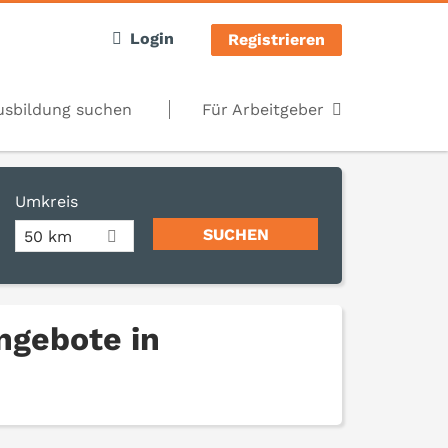
Login
Registrieren
usbildung suchen
Für Arbeitgeber
Umkreis
50 km
angebote in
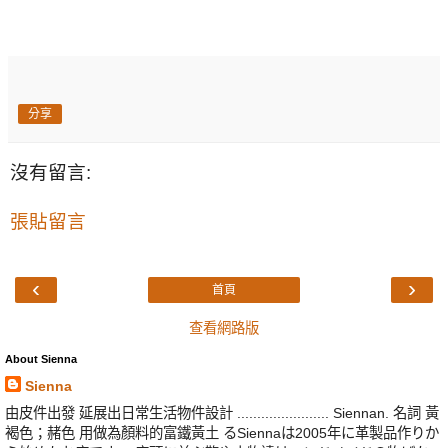
分享
沒有留言:
張貼留言
‹
›
首頁
查看網路版
About Sienna
Sienna
由皮件出發 延展出日常生活物件設計 ....................... Siennan. 名詞 黃
褐色；赭色 用做為顏料的富鐵黃土 るSiennaは2005年に革製品作りか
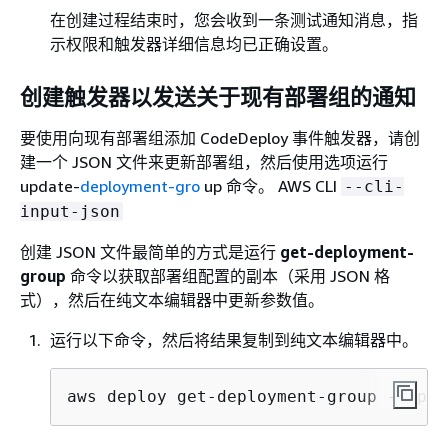
在创建过程结束时，您会收到一条测试通知消息，指
示权限和触发器详细信息均已正确设置。
创建触发器以发送关于现有部署组的通知
要使用向现有部署组添加 CodeDeploy 事件触发器，请创
建一个 JSON 文件来更新部署组，然后使用选项运行
update-
deployment-gro
up 命令。 AWS CLI
--cli-
input-json
创建 JSON 文件最简单的方式是运行
get-deployment-
group
命令以获取部署组配置的副本（采用 JSON 格
式），然后在纯文本编辑器中更新参数值。
运行以下命令，然后将结果复制到纯文本编辑器中。
aws deploy get-deployment-group --appl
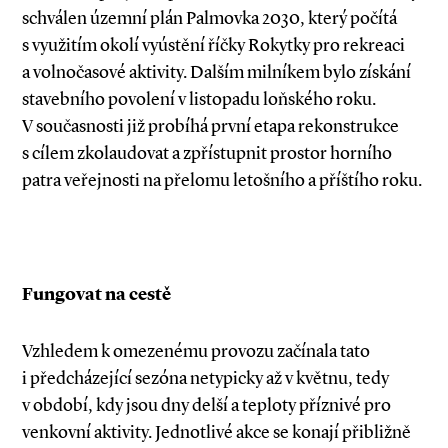
schválen územní plán Palmovka 2030, který počítá
s využitím okolí vyústění říčky Rokytky pro rekreaci
a volnočasové aktivity. Dalším milníkem bylo získání
stavebního povolení v listopadu loňského roku.
V současnosti již probíhá první etapa rekonstrukce
s cílem zkolaudovat a zpřístupnit prostor horního
patra veřejnosti na přelomu letošního a příštího roku.
Fungovat na cestě
Vzhledem k omezenému provozu začínala ta­­to
i předcházející sezóna netypicky až v květnu, tedy
v období, kdy jsou dny delší a teploty příznivé pro
venkovní aktivity. Jednotlivé akce se konají přibližně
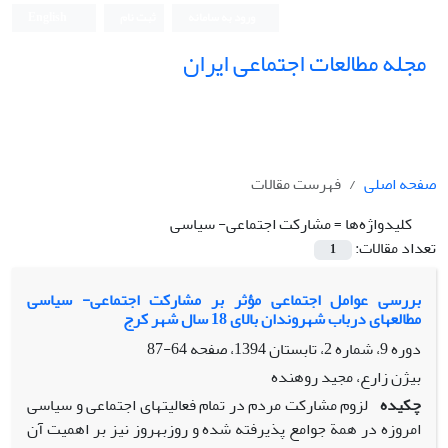
ورود به سامانه
ثبت نام
English
مجله مطالعات اجتماعی ایران
صفحه اصلی
فهرست مقالات
کلیدواژه‌ها =
مشارکت اجتماعی- سیاسی
تعداد مقالات:
1
بررسی عوامل اجتماعی مؤثر بر مشارکت اجتماعی- سیاسی
مطالعهای درباب شهروندان بالای 18 سال شهر کرج
دوره 9، شماره 2، تابستان 1394، صفحه
64-87
بیژن زارع، مجید روهنده
چکیده
لزوم مشارکت مردم در تمام فعالیتهای اجتماعی و سیاسی
امروزه در همة جوامع پذیرفته شده و روزبهروز نیز بر اهمیت آن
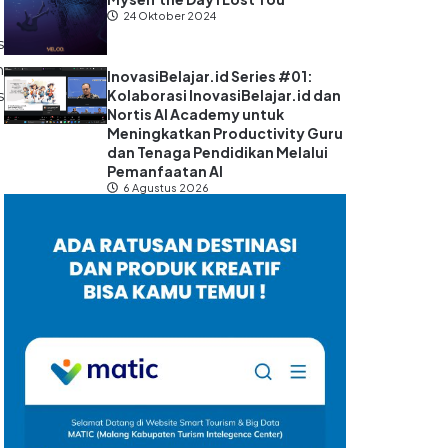
24 Oktober 2024
s
n
InovasiBelajar.id Series #01:
Kolaborasi InovasiBelajar.id dan
s
Nortis AI Academy untuk
Meningkatkan Productivity Guru
dan Tenaga Pendidikan Melalui
Pemanfaatan AI
6 Agustus 2026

● What is expected: Exact repetition of the data is needed, with no images retained.

● Solution to this problem:
Login
Registrieren
usbildung suchen
Für Arbeitgeber
Umkreis
50 km
angebote in
分享
沒有留言:
張貼留言
‹
›
首頁
查看網路版
About Sienna
Sienna
由皮件出發 延展出日常生活物件設計 ....................... Siennan. 名詞 黃
褐色；赭色 用做為顏料的富鐵黃土 るSiennaは2005年に革製品作りか
在创建过程结束时，您会收到一条测试通知消息，指
示权限和触发器详细信息均已正确设置。
创建触发器以发送关于现有部署组的通知
要使用向现有部署组添加 CodeDeploy 事件触发器，请创
建一个 JSON 文件来更新部署组，然后使用选项运行
update-
deployment-gro
up 命令。 AWS CLI
--cli-
input-json
创建 JSON 文件最简单的方式是运行
get-deployment-
group
命令以获取部署组配置的副本（采用 JSON 格
式），然后在纯文本编辑器中更新参数值。
运行以下命令，然后将结果复制到纯文本编辑器中。
aws deploy get-deployment-group --appl
schválen územní plán Palmovka 2030, který počítá
s využitím okolí vyústění říčky Rokytky pro rekreaci
a volnočasové aktivity. Dalším milníkem bylo získání
stavebního povolení v listopadu loňského roku.
V současnosti již probíhá první etapa rekonstrukce
s cílem zkolaudovat a zpřístupnit prostor horního
patra veřejnosti na přelomu letošního a příštího roku.
Fungovat na cestě
Vzhledem k omezenému provozu začínala ta­­to
i předcházející sezóna netypicky až v květnu, tedy
v období, kdy jsou dny delší a teploty příznivé pro
venkovní aktivity. Jednotlivé akce se konají přibližně
ورود به سامانه
ثبت نام
English
مجله مطالعات اجتماعی ایران
صفحه اصلی
فهرست مقالات
کلیدواژه‌ها =
مشارکت اجتماعی- سیاسی
تعداد مقالات:
1
بررسی عوامل اجتماعی مؤثر بر مشارکت اجتماعی- سیاسی
مطالعهای درباب شهروندان بالای 18 سال شهر کرج
دوره 9، شماره 2، تابستان 1394، صفحه
64-87
بیژن زارع، مجید روهنده
چکیده
لزوم مشارکت مردم در تمام فعالیتهای اجتماعی و سیاسی
امروزه در همة جوامع پذیرفته شده و روزبهروز نیز بر اهمیت آن
24 Oktober 2024
s
n
InovasiBelajar.id Series #01:
Kolaborasi InovasiBelajar.id dan
s
Nortis AI Academy untuk
Meningkatkan Productivity Guru
dan Tenaga Pendidikan Melalui
Pemanfaatan AI
6 Agustus 2026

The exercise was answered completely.